# Saved data entries
--------

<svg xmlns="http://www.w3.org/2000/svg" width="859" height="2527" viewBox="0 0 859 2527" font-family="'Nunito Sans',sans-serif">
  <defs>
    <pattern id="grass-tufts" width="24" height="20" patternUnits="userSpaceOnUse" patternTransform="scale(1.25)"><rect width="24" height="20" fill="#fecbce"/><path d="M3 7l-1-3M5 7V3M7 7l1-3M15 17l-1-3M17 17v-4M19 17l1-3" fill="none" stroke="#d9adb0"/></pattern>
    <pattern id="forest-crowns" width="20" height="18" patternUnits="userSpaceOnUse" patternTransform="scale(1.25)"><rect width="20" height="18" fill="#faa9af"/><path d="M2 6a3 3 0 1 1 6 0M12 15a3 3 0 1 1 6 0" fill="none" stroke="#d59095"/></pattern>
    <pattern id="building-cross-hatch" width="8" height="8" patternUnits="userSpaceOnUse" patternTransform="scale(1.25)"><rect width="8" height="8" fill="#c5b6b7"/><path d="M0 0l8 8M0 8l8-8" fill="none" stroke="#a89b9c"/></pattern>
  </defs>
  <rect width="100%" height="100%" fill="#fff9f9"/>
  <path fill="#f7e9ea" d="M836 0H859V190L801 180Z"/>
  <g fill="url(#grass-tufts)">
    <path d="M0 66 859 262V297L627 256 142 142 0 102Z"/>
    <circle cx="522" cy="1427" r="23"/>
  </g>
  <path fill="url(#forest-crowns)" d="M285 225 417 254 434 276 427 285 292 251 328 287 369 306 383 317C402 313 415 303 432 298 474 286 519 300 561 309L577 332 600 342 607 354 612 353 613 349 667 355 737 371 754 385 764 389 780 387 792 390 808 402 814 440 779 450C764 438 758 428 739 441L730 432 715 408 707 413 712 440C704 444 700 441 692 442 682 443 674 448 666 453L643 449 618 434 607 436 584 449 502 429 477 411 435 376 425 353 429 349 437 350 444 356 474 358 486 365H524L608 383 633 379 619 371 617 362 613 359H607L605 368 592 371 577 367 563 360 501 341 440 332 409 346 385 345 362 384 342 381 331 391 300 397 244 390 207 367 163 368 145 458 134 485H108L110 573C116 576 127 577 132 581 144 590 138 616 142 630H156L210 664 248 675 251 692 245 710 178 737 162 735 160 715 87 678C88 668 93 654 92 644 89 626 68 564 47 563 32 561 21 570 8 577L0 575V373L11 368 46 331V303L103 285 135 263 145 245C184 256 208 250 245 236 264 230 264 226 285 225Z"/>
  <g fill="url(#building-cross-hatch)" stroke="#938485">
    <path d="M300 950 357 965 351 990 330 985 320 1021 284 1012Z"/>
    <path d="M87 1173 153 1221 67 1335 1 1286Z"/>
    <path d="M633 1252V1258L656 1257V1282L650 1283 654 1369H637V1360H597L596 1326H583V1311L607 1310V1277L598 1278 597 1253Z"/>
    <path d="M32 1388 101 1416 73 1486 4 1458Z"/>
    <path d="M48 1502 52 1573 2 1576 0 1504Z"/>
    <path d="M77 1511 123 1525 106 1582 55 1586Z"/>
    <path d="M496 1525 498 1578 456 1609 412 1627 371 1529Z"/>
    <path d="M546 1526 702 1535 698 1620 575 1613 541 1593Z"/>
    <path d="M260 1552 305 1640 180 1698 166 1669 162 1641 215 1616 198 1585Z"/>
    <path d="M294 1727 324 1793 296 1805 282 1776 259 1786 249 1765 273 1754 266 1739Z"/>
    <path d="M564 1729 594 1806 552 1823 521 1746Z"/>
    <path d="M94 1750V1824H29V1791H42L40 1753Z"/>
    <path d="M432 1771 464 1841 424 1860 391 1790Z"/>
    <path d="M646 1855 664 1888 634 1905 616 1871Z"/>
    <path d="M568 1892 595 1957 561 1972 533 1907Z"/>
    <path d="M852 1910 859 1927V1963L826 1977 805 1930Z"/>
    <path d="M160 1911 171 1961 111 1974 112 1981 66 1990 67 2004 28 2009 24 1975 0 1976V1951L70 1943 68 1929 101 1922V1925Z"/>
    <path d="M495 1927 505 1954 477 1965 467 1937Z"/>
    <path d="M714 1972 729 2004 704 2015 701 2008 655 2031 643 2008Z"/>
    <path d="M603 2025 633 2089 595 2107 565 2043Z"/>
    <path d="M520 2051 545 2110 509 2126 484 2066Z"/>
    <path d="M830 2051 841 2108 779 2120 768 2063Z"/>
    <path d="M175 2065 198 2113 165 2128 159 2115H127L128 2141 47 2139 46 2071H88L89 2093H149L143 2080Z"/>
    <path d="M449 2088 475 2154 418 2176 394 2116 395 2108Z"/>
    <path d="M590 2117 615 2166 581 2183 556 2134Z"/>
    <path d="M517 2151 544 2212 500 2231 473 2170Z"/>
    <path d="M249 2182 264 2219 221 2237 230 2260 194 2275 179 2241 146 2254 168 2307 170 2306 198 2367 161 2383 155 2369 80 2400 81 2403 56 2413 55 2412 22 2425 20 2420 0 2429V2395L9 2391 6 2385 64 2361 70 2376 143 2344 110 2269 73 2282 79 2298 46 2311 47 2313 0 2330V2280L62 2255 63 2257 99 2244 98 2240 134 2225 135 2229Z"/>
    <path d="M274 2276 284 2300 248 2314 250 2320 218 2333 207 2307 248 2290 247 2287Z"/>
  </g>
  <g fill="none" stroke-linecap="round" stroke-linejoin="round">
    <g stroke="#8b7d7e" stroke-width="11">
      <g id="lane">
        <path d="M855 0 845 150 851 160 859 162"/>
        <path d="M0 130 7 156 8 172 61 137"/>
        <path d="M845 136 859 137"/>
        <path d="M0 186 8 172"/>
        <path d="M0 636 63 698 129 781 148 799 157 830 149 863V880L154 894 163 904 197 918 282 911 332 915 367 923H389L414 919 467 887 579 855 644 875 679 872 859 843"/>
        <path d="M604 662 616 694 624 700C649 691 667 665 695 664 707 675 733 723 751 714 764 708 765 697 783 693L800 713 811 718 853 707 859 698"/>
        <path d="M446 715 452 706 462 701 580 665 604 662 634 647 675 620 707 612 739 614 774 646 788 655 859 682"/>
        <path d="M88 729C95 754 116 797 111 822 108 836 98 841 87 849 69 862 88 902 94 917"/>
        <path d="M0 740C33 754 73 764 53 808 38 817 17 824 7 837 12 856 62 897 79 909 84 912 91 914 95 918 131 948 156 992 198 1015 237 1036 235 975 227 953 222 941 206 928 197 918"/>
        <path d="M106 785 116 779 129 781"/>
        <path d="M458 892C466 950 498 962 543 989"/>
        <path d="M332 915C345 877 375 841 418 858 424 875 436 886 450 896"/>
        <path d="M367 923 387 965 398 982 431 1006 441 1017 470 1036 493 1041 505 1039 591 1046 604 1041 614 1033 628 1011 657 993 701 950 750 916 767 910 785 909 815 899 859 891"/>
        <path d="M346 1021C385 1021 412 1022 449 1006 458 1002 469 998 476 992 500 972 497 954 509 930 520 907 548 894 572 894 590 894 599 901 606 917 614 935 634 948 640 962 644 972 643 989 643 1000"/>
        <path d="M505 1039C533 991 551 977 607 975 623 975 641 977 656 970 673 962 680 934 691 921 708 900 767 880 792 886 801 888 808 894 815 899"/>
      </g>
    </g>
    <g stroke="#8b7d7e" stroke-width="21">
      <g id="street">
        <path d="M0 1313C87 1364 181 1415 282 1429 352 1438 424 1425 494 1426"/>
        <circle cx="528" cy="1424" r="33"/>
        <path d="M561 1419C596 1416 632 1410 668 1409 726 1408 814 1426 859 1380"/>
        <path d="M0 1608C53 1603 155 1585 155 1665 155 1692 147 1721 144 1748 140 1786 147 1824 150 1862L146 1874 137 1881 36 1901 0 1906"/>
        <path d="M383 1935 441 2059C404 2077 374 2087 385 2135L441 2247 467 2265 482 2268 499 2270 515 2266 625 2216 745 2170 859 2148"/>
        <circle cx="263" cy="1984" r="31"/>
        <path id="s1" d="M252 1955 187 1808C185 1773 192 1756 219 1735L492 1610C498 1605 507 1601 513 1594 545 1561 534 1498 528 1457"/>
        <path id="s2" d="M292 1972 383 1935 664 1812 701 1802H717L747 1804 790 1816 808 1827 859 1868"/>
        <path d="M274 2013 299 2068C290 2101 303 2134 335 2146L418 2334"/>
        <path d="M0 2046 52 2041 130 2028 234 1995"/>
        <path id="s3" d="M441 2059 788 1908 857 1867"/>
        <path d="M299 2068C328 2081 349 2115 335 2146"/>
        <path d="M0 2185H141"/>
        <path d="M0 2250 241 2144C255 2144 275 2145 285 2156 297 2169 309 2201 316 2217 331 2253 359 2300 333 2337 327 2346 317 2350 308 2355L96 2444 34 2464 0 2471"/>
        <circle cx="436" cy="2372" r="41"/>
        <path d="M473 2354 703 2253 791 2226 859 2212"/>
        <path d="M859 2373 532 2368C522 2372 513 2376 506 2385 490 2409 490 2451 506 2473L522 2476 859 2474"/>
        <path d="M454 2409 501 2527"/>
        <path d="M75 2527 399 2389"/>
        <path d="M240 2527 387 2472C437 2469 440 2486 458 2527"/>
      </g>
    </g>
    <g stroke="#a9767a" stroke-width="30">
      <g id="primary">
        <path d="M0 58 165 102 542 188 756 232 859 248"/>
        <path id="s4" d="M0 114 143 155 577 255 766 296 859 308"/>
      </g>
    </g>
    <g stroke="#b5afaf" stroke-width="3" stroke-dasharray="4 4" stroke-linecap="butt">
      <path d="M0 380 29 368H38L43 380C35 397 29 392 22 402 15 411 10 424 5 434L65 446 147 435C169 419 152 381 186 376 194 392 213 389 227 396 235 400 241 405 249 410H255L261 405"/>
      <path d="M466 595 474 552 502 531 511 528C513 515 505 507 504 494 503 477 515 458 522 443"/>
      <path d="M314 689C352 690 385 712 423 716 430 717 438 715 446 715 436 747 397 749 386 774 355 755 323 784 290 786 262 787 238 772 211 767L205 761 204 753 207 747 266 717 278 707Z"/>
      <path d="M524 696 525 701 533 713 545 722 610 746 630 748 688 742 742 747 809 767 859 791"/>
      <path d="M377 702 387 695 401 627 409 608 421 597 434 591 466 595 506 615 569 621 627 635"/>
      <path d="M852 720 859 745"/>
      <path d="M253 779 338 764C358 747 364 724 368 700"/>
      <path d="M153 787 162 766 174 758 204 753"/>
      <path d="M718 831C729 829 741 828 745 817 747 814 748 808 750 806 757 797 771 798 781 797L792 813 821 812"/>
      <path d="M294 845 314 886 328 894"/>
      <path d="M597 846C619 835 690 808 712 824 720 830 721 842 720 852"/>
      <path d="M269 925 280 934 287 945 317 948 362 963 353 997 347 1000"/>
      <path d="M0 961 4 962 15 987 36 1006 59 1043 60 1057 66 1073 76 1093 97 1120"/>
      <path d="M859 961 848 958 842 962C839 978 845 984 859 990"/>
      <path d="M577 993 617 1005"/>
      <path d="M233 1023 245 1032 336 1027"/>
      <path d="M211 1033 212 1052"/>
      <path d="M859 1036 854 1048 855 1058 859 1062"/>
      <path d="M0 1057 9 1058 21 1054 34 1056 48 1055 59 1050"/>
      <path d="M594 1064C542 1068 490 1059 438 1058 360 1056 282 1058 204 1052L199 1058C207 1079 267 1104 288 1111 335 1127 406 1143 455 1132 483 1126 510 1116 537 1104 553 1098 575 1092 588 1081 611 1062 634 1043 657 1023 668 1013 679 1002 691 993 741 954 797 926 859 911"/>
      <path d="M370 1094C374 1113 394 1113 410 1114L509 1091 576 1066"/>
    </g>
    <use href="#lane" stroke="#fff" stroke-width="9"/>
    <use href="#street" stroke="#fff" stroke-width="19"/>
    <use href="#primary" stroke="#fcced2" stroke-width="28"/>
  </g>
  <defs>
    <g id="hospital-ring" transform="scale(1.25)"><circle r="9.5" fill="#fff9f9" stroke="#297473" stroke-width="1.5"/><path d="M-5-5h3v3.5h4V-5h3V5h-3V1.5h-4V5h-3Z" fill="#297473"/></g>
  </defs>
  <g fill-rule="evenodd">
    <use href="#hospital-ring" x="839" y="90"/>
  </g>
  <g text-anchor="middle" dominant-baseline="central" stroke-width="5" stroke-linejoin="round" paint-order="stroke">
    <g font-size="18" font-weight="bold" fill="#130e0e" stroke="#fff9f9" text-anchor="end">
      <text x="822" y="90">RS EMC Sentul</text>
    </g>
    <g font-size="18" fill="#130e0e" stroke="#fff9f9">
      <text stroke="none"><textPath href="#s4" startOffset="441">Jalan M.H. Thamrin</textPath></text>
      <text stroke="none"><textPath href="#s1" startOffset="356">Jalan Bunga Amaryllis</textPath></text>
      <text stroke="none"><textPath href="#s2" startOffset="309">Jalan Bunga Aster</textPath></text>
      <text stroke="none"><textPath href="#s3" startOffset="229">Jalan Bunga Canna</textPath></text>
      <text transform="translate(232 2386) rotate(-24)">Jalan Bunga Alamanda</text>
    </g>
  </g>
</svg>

--------

# EXERCISE BRIEF
Copy each line of the entries in which the string "size" is found.

# RESULT OF THIS EXERCISE
    <g font-size="18" font-weight="bold" fill="#130e0e" stroke="#fff9f9" text-anchor="end">
    <g font-size="18" fill="#130e0e" stroke="#fff9f9">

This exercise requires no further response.